PASSAGE TO READ –
Content starts

It took The New York Times a full month to follow my lead and position of my July 21, 2015 column “Greece – The Right or Wrong Way”. The Times’ version follows:
EUROPE, LISTEN TO THE I.M.F. AND RESTRUCTURE THE GREEK DEBT
By THE NEW YORK TIMES EDITORIAL BOARD AUG. 18, 2015
The International Monetary Fund is doing the right thing by not participating in a deeply flawed loan agreement that European leaders have negotiated with Greece.
Years of misguided economic policies sought by Germany and other creditors have helped to push Greece into a depression, left more than a quarter of its workers unemployed and saddled it with a debt it cannot repay. The latest European attempt to bail out Greece will make the situation even worse by requiring the country’s government to cut spending and raise taxes while increasing the country’s debt to200 percent of its gross domestic product, from about 170 percent now.
The I.M.F., which joined European countries in their first two loan programs for Greece, says it cannot lend more money because Greece’s debt has become unsustainable. In a statement on Friday, the fund’s managing director, Christine Lagarde, said Greece’s creditors had to provide “significant debt relief” to the country. Last month, the fund said creditors needed to either reduce the amount of money Greece owes or extend the maturity of that debt by up to 30 years.

Content ends

DATA FOR ANALYSIS –

Content starts

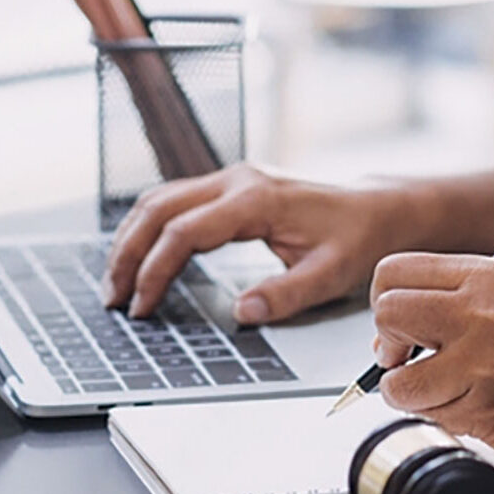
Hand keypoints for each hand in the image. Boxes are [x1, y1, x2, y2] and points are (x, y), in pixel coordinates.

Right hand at [102, 164, 414, 322]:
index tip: (143, 307)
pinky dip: (152, 229)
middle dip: (128, 254)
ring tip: (119, 283)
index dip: (156, 271)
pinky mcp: (234, 188)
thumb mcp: (331, 274)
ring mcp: (233, 180)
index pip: (184, 232)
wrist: (380, 209)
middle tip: (113, 298)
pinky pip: (178, 202)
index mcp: (256, 200)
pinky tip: (145, 259)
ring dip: (134, 239)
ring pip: (161, 200)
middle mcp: (238, 181)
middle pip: (158, 209)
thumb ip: (286, 295)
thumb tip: (241, 313)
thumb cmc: (359, 238)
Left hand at [370, 253, 493, 459]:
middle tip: (411, 360)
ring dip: (412, 394)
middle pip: (388, 314)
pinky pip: (431, 417)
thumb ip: (450, 299)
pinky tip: (476, 406)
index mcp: (486, 276)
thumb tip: (387, 330)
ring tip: (448, 390)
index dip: (386, 303)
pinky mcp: (489, 408)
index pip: (393, 273)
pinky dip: (443, 418)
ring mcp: (485, 362)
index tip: (404, 328)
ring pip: (399, 381)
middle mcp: (483, 312)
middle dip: (390, 346)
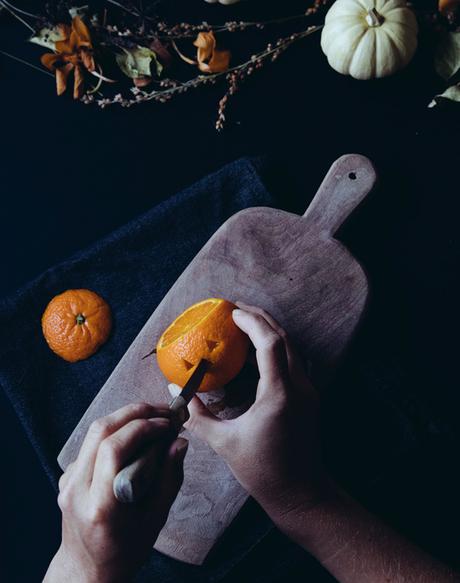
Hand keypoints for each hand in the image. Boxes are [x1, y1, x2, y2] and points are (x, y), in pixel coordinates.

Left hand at [44, 403, 187, 582]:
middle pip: (101, 430)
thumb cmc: (124, 551)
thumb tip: (179, 442)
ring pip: (94, 432)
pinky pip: (92, 444)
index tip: (168, 424)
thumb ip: (169, 477)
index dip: (144, 427)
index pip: (114, 448)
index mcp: (100, 505)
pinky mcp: (67, 476)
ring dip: (125, 418)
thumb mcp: (155, 518)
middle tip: (163, 412)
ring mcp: (68, 481)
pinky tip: (135, 438)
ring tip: (153, 419)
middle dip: (135, 412)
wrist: (87, 571)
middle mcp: (77, 489)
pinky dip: (116, 433)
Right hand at [185, 304, 327, 520]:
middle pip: (284, 338)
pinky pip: (292, 362)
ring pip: (291, 348)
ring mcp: (308, 391)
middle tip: (236, 309)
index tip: (232, 312)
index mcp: (279, 395)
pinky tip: (255, 353)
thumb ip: (197, 415)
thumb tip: (175, 392)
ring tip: (244, 325)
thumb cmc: (263, 471)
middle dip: (261, 318)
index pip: (269, 343)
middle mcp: (299, 387)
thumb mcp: (224, 443)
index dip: (251, 323)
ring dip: (269, 331)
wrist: (301, 494)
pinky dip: (275, 349)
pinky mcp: (308, 397)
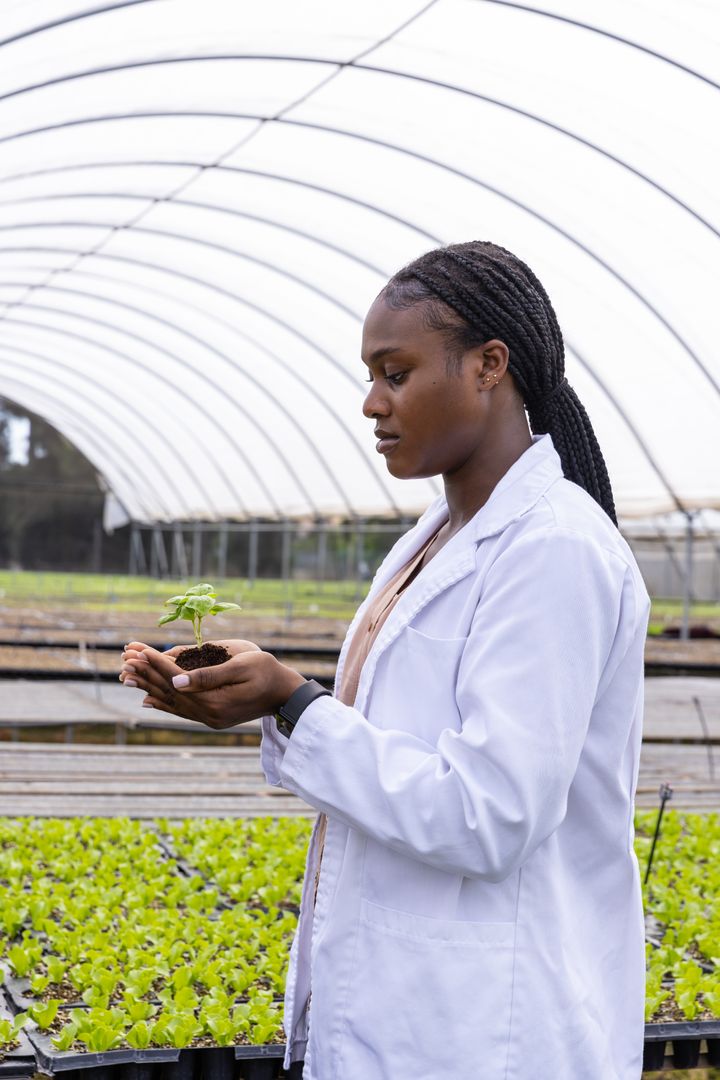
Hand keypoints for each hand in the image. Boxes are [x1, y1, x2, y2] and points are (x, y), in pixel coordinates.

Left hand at [119, 640, 305, 728]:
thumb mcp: (241, 666)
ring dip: (150, 688)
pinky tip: (148, 699)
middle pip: (170, 692)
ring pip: (172, 703)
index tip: (138, 650)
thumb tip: (176, 681)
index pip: (176, 680)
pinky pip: (182, 711)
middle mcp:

Content ends

YOUR GOAL –
In the passage on Greek debt, list each harm that years of misguided economic policies are said to have done to Greece. The rows are not needed here.

OUTPUT OF THE TASK –
- They helped push Greece into a depression.
- They left more than a quarter of its workers unemployed.
- They saddled it with a debt it cannot repay.